Cognitive load is what matters

Original Article ↗ Hacker News Discussion ↗

Cognitive Load as Central Concern

  • Many agree “cognitive load” is a better north star than raw metrics (lines, clicks, layers, etc.).
  • Aim is to keep the number of actively relevant concepts small so changes can be made without “whack‑a‑mole” bugs.
  • Both intrinsic complexity (domain difficulty) and extrinsic complexity (bad design, boilerplate, noise) matter.

Measuring and Explaining Cognitive Load

  • Proposed metrics:
    • Cyclomatic complexity for local control‑flow difficulty.
    • Architectural complexity for dependency visibility and coupling between modules.
  • Working‑memory limits (~4–7 items) are cited as justification for aggressive simplification, though some call the article’s use of “cognitive load theory” superficial.
  • Several stress that cognitive load is partly subjective: familiar styles and idioms feel cheaper than objectively “cleaner” but unfamiliar ones.

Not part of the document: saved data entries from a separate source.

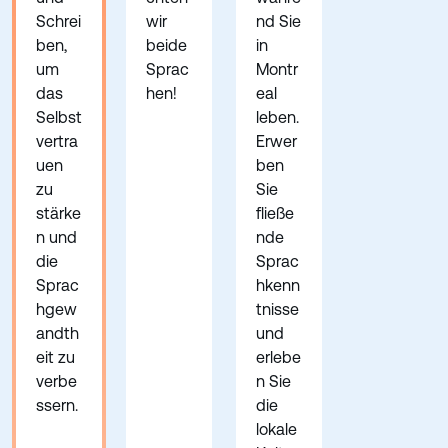
Schrei
wir
nd Sie
ben,
beide
in
um
Sprac
Montr
das
hen!
eal
Selbst
leben.
vertra
Erwer
uen
ben
zu
Sie
stärke
fließe
n und
nde
die
Sprac
Sprac
hkenn
hgew
tnisse
andth
und
eit zu
erlebe
verbe
n Sie
ssern.
die
lokale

Languages, Syntax, Types, and Boilerplate

  • Feature‑rich languages can reduce cognitive load once internalized; others counter that excessively large or poorly designed languages (C++, Swift) become load sources.
  • Long debate on semicolons and syntactic redundancy:
    • One side: redundancy (semicolons, explicit braces, type hints) catches errors and improves readability.
    • Other side: required but inferable syntax and boilerplate are pure unnecessary load.
  • Static typing is seen by many as a major load reducer (don’t track types in your head); others favor optional/gradual typing and dynamic systems (Lisp, Clojure) plus powerful REPLs and macros.

Abstractions, Function Size, and Local Reasoning

  • Strong disagreement on tiny methods and deep class hierarchies:
    • Critics: too many shallow modules and one‑line methods create indirection, emergent complexity, and “function‑jumping” overhead.
    • Supporters: small, well‑named functions encode intent, isolate side effects, and make unit testing and reuse easier; you usually don’t need to read implementation unless troubleshooting.
  • Repeated theme: good abstractions are those chosen to reduce cognitive load, not just to reduce duplication or satisfy line‑count rules.
  • Comments vs helper functions:
    • Some prefer named helpers over comments.
    • Others argue that sometimes a single longer, clearly structured function (with comments) is lower load than a swarm of helpers.

Architecture, Layering, and Dependencies

  • Layered architectures and microservices:
    • Over‑layering and over‑splitting services are criticized for adding network, deployment, and tracing complexity without proportional benefit.
    • Others argue that clear separation between domain logic and infrastructure (ports/adapters, dependency inversion) greatly eases testing, evolution, and database/framework migration.
  • Consensus: abstractions around external dependencies are valuable, but “architecture astronautics” and premature layering increase cognitive load.

Tools, Workflow, and Environment

  • Highly customized setups (tiling WMs, heavy Vim/Neovim workflows) can either reduce load via muscle memory or increase it if not truly mastered.
  • Cognitive load is also impacted by:
    • Interruptions (Slack, meetings) and context switching.
    • Overbearing processes: strict line limits, DRY absolutism, and tiny‑PR mandates can cause excessive overhead and frustration.

LLMs and Changing Heuristics

  • With LLM‑assisted coding:
    • Several suggest internal function complexity may matter less if tests are good and scopes are small.
    • Interfaces, contracts, and module boundaries become even more crucial so humans (and LLMs) can reason about system‑level behavior without diving into every function.